## start Text passage
From the above authorities it seems to me that the relevant principles can be summarized as follows:

(a)           Where a right to appeal exists, the party desiring to appeal loses the right to appeal where he has acquiesced in the judgment.

(b)           Such acquiescence may be express, or implied from the conduct of such party.

(c)           Acquiescence by conduct requires an overt act by such party, ie conduct which conveys outwardly to the other party his attitude towards the judgment.

(d)           The overt act must be consistent with an intention to abide by the judgment, and inconsistent with an intention to appeal against such judgment.

(e)           The test is objective. It is the outward manifestation of such party's attitude in relation to the judgment that must be looked at, not his subjective state of mind or intention.

(f)            Where there is such overt conduct, a mental reservation or resolve not to acquiesce in the judgment will not avail the party who by his conduct evinces an intention to abide by the judgment.

(g)           The state of mind of the party mentally reserving his right to appeal must yield to his conduct which plainly contradicts such an intention.

(h)           The court must be satisfied that the conduct in question, when fairly construed, necessarily leads to the conclusion that the party intends abiding by the judgment.

(i)            If more than one inference may fairly be drawn from the conduct in question, this will not be sufficient to prove renunciation. The conduct must be unequivocal.

(j)            The onus of proving that a party has renounced his right to appeal rests on the party alleging such renunciation.

(k)           Voluntary payment, or acceptance of payment, as the case may be, in terms of a judgment, will usually be sufficient to satisfy a court that the party has acquiesced in the judgment.’

Further in Fast Freeze, the Court then applied these principles to the facts of that matter. The Court concluded as follows, which I consider to have several material comparisons to the matter before me in casu:[40]

‘…. Appellants knew their rights. They knew they had the right to appeal. This is common cause on the papers. They knew they had the right to receive payment in terms of the judgment, and they did so receive payment. What they did not know, or may not have realized, was the legal effect of exercising one of these two options. But that is the situation that arises in every case where it is alleged that a right of appeal has been renounced.
## end Text passage
## start Records provided
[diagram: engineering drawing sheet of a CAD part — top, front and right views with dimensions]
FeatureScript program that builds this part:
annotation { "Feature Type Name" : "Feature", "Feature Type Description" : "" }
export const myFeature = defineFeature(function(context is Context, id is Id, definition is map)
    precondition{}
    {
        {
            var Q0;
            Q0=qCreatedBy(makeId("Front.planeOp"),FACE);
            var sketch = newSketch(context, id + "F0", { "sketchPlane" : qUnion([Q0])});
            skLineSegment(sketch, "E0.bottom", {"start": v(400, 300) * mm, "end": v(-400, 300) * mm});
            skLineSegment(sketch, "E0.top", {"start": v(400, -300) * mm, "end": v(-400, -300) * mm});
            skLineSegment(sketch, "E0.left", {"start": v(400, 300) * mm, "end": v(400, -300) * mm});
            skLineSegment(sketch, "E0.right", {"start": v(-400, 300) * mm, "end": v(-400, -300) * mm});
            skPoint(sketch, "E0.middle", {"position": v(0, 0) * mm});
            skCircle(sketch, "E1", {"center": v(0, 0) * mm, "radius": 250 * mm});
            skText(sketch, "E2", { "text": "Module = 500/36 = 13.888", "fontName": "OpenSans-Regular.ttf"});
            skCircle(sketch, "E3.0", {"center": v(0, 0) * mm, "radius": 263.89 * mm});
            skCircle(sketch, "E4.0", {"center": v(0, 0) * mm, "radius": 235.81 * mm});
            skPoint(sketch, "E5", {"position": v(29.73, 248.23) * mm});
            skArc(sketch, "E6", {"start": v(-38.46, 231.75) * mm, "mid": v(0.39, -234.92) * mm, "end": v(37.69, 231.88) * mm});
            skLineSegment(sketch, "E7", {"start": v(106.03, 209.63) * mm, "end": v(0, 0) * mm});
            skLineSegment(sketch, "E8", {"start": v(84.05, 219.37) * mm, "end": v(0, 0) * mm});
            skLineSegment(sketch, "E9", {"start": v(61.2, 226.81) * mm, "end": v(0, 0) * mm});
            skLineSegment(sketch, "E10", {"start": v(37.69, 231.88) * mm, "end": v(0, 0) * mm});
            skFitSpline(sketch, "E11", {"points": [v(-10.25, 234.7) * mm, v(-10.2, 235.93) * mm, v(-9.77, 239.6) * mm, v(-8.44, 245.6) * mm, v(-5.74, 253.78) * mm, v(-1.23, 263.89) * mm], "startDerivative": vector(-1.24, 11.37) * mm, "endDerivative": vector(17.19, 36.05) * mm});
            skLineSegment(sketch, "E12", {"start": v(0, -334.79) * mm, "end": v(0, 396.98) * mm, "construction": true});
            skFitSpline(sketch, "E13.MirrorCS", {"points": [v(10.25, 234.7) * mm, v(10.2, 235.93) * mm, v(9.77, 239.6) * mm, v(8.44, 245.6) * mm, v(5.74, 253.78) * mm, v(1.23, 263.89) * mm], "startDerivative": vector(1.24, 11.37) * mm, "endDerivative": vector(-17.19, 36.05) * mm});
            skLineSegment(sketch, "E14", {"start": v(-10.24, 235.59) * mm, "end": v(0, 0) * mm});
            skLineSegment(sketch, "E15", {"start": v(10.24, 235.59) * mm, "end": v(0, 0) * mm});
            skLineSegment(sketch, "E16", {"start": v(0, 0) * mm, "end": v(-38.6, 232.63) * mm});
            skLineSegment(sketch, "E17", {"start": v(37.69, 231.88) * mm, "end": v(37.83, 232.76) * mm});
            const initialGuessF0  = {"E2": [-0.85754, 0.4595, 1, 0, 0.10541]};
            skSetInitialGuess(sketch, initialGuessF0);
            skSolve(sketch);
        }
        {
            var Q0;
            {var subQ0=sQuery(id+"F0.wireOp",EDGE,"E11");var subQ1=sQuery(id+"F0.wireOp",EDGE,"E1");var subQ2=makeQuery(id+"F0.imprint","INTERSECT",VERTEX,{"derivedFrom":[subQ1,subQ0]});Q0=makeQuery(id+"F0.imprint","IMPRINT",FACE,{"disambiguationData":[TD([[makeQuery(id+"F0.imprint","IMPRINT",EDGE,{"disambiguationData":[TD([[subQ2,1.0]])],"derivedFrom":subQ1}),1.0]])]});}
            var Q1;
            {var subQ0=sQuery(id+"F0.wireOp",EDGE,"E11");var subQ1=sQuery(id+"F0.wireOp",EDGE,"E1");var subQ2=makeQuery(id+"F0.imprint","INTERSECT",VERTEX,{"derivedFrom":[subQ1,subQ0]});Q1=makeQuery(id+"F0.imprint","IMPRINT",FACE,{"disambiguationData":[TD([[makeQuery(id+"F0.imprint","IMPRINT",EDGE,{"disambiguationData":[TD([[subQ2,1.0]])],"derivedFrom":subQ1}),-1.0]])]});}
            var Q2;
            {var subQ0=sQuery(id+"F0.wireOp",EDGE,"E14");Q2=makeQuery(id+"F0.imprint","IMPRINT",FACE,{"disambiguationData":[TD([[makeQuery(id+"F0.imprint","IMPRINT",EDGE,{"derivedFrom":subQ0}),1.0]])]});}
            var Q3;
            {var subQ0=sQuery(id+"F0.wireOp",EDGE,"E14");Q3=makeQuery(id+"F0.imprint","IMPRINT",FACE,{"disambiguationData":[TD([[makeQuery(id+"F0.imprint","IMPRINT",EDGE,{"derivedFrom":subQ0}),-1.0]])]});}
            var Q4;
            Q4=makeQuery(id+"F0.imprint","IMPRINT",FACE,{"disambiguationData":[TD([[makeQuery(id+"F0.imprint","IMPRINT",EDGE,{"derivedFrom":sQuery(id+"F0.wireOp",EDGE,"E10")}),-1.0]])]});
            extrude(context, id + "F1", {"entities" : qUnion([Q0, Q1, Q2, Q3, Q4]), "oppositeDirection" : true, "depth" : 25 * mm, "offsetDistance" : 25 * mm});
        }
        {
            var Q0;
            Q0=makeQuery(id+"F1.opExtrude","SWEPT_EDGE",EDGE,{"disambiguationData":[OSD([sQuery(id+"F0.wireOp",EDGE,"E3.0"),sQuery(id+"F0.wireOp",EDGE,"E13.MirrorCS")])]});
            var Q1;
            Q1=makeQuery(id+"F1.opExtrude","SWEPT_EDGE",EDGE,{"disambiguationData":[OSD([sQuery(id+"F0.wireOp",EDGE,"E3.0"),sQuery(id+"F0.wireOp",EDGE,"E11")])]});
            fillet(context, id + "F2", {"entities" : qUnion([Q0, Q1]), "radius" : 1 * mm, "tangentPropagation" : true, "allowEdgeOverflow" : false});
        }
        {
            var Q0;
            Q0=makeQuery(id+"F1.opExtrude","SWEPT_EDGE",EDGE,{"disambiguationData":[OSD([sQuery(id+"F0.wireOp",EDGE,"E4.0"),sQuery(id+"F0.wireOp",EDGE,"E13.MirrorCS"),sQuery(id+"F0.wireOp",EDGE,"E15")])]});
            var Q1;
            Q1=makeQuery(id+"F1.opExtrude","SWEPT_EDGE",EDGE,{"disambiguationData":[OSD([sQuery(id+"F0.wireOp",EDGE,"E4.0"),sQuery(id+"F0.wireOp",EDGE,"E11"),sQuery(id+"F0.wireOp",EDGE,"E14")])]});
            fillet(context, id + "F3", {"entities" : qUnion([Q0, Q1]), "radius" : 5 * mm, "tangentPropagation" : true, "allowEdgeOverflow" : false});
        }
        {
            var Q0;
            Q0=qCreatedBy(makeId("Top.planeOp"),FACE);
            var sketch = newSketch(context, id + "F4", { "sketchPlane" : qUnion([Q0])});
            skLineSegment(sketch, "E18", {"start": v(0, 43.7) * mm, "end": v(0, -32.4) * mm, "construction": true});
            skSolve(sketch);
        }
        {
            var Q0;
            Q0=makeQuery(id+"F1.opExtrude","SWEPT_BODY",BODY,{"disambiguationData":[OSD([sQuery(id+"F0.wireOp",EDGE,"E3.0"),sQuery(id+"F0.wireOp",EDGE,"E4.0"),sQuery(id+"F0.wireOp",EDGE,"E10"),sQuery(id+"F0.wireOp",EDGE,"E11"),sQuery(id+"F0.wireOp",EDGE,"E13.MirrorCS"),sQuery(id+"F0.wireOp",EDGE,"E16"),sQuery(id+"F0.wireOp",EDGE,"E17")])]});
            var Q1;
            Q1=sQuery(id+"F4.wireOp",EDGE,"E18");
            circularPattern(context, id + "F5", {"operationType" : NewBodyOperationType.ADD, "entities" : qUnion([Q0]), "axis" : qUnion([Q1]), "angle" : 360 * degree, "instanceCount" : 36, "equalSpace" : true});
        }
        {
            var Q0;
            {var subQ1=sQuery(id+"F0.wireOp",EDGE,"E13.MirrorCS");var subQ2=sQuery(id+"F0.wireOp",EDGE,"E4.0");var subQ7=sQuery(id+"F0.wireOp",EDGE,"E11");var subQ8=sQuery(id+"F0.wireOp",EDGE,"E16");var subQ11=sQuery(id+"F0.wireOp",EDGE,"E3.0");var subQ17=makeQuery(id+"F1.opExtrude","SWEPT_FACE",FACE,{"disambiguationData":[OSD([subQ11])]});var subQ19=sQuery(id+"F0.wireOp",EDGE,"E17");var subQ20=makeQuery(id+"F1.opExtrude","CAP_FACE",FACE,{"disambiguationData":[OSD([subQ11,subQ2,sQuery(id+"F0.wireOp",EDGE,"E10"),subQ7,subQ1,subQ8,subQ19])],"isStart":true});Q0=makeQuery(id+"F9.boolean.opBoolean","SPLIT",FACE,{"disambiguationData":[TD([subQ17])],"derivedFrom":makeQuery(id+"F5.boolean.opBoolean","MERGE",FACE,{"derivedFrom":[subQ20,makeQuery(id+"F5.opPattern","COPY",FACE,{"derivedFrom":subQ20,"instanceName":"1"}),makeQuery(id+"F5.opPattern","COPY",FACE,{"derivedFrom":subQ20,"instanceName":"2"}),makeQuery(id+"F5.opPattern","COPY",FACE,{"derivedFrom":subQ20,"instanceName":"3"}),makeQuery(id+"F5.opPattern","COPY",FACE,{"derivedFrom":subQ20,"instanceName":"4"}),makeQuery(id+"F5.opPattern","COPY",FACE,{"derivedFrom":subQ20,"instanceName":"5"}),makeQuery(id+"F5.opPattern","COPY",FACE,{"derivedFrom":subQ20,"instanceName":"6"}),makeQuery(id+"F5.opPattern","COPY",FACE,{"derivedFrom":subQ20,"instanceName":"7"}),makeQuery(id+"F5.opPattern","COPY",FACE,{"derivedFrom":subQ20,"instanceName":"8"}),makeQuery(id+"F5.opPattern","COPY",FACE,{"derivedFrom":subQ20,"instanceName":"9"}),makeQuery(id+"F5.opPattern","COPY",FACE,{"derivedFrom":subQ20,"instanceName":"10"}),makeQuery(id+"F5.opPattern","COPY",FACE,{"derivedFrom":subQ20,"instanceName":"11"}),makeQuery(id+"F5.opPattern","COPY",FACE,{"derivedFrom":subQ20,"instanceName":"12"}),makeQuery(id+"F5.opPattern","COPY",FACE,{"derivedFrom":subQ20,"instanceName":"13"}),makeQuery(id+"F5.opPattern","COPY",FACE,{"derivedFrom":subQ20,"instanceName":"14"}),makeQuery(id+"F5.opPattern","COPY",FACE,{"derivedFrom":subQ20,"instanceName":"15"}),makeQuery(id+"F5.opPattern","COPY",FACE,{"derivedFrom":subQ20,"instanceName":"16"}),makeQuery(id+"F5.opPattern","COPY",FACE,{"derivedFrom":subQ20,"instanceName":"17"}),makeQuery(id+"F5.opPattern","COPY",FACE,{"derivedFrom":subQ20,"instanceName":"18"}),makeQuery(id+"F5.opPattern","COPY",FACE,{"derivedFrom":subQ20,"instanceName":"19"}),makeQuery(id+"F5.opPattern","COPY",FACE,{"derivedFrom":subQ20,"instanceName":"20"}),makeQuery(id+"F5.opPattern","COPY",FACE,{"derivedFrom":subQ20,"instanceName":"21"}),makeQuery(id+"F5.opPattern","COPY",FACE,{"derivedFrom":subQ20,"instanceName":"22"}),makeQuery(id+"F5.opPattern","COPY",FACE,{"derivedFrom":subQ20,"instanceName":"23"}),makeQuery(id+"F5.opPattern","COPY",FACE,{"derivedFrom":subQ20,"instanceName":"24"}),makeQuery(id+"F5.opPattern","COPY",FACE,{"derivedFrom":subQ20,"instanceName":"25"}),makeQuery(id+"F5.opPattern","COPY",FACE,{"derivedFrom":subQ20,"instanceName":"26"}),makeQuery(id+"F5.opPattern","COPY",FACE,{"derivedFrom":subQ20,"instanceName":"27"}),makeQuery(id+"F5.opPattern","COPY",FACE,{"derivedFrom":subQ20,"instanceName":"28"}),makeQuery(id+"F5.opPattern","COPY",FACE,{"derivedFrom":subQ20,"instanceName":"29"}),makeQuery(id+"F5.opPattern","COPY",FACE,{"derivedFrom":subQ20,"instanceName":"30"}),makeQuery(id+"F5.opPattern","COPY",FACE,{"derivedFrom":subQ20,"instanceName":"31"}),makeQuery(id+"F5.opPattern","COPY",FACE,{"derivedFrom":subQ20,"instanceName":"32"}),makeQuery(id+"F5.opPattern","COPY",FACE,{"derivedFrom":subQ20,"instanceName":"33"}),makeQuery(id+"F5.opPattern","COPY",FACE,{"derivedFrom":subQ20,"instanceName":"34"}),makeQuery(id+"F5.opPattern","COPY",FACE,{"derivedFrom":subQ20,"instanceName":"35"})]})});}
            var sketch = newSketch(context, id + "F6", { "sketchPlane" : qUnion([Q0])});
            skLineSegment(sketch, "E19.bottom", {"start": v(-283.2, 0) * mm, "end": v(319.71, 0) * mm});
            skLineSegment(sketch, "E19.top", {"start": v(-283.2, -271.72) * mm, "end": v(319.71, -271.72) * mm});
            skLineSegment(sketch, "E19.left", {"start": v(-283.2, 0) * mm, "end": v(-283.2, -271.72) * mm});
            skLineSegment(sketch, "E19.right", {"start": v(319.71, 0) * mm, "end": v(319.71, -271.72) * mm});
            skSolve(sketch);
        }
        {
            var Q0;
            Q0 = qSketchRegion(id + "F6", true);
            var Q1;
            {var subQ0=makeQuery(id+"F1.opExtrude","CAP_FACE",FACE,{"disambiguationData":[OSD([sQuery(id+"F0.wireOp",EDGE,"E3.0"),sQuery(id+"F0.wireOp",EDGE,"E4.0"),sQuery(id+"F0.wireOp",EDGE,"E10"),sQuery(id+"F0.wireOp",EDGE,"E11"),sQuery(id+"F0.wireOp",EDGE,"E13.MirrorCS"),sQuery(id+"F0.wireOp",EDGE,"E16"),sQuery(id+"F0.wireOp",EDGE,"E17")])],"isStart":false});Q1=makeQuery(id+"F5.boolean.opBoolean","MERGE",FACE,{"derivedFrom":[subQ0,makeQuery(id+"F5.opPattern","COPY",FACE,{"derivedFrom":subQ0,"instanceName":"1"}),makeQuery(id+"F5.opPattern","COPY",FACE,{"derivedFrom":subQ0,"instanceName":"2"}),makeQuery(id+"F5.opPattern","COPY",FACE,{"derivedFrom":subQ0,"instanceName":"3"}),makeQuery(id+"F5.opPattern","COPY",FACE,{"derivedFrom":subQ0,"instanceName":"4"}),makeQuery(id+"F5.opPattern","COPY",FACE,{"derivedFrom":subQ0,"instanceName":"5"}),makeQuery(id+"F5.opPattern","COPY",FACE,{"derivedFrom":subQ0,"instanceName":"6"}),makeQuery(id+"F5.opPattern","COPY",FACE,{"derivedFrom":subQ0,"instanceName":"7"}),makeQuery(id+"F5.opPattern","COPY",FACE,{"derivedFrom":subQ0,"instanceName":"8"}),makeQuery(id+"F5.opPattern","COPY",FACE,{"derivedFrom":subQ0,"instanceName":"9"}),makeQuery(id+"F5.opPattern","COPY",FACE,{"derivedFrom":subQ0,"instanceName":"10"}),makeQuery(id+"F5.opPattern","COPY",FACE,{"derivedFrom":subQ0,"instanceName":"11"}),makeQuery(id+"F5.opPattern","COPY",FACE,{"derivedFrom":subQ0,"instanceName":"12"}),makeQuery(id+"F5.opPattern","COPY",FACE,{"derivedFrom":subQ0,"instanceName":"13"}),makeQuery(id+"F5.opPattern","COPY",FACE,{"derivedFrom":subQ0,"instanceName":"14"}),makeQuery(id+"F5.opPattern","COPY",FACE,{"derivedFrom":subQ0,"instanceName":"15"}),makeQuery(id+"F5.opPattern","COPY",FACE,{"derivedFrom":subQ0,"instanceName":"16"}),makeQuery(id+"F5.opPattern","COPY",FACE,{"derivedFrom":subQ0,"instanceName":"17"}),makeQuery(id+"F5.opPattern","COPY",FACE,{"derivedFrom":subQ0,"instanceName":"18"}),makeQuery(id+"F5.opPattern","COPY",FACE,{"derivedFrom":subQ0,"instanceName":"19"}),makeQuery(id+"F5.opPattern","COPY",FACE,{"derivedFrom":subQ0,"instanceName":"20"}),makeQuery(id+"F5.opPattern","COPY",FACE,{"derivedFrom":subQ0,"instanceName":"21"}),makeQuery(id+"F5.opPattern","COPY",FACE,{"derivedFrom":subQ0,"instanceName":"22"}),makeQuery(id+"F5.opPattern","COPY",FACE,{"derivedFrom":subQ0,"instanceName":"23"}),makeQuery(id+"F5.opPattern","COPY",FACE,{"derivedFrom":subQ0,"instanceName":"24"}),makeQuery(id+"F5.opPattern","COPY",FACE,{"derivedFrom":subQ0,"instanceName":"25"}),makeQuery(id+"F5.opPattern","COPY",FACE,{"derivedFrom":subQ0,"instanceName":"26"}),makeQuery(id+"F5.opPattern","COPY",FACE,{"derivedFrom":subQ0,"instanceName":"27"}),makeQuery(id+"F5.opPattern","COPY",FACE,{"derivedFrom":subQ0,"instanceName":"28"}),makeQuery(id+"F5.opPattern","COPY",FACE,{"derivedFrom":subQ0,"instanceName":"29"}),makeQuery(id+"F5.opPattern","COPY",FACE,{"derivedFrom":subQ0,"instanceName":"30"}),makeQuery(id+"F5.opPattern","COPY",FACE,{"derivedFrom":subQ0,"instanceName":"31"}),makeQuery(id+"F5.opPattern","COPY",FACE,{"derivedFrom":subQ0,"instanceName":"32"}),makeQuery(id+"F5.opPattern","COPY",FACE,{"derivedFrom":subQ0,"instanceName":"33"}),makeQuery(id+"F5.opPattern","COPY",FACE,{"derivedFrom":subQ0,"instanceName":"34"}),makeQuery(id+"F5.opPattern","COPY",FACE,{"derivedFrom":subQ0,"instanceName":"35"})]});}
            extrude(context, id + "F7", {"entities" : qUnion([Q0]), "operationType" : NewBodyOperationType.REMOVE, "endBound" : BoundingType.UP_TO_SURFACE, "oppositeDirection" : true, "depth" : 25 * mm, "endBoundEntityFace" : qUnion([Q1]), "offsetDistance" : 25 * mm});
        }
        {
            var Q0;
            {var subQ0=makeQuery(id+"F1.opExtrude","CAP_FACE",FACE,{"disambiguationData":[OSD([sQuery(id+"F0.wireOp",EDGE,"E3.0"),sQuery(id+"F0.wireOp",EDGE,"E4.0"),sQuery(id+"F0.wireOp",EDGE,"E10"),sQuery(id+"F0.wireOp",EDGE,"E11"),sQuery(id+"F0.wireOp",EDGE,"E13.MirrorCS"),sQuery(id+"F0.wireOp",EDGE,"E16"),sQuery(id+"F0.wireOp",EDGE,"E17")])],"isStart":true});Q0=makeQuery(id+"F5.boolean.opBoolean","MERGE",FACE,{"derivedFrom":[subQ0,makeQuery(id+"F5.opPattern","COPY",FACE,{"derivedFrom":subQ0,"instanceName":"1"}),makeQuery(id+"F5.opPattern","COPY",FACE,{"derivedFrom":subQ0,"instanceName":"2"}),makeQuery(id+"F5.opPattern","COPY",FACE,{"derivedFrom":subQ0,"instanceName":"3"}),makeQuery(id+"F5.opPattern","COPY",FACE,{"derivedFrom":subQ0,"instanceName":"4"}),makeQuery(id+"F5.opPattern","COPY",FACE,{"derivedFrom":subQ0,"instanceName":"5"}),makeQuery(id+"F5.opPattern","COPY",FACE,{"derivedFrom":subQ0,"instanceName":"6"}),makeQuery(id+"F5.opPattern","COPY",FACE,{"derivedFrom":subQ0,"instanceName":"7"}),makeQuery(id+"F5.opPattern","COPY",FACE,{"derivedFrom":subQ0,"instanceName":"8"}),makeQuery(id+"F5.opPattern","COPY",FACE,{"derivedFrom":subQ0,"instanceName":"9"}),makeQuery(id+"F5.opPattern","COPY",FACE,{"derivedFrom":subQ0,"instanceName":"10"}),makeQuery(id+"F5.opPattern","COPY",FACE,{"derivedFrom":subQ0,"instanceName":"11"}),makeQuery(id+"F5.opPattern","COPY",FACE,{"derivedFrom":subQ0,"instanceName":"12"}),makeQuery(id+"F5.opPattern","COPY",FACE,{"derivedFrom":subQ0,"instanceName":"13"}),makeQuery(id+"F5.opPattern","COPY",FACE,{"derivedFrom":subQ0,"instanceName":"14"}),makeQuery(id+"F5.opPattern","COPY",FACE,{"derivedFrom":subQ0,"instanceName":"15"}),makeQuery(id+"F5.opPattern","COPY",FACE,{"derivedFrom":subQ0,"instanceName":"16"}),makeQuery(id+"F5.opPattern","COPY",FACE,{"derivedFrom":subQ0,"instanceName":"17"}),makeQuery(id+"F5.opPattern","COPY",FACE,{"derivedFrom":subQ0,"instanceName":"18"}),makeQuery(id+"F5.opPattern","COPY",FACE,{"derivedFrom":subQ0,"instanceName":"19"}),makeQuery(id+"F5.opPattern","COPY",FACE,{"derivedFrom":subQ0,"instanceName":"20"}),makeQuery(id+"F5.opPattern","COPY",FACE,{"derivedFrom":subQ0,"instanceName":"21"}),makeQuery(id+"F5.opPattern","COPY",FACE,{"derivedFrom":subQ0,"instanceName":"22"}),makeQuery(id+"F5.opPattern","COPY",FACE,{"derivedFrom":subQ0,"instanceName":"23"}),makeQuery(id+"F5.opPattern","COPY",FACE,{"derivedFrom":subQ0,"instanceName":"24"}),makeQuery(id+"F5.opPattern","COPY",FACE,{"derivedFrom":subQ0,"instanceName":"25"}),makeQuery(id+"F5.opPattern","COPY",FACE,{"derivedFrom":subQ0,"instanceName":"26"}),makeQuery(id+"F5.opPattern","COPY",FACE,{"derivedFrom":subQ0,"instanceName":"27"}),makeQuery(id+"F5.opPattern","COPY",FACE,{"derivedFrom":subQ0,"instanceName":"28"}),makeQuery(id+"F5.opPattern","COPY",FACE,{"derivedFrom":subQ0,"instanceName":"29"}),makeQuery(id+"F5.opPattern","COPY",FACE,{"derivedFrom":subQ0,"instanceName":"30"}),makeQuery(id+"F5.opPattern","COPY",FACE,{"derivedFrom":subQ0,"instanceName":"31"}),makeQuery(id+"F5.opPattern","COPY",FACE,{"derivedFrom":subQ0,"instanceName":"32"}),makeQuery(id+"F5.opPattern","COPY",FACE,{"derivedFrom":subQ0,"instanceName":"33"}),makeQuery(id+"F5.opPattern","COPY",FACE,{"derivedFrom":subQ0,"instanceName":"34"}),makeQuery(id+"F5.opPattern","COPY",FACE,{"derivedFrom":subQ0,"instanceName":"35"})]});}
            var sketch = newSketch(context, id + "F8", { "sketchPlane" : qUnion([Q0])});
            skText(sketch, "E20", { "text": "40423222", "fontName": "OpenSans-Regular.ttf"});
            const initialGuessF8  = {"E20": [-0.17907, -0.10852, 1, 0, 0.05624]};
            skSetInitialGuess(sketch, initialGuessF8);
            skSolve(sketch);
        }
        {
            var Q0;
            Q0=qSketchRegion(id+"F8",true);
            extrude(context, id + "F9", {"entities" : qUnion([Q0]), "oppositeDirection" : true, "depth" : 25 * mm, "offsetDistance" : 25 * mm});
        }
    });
## end Records provided
## Task requirements
Update the passage on acquiescence in a judgment by writing out the stretch from "(c)           Acquiescence by" through "mind or intention." with "overt act" changed to "visible act". These items have no connection to the passage on acquiescence in a judgment.

## Answer to the exercise
(c)           Acquiescence by conduct requires an visible act by such party, ie conduct which conveys outwardly to the other party his attitude towards the judgment.

(d)           The visible act must be consistent with an intention to abide by the judgment, and inconsistent with an intention to appeal against such judgment.

(e)           The test is objective. It is the outward manifestation of such party's attitude in relation to the judgment that must be looked at, not his subjective state of mind or intention.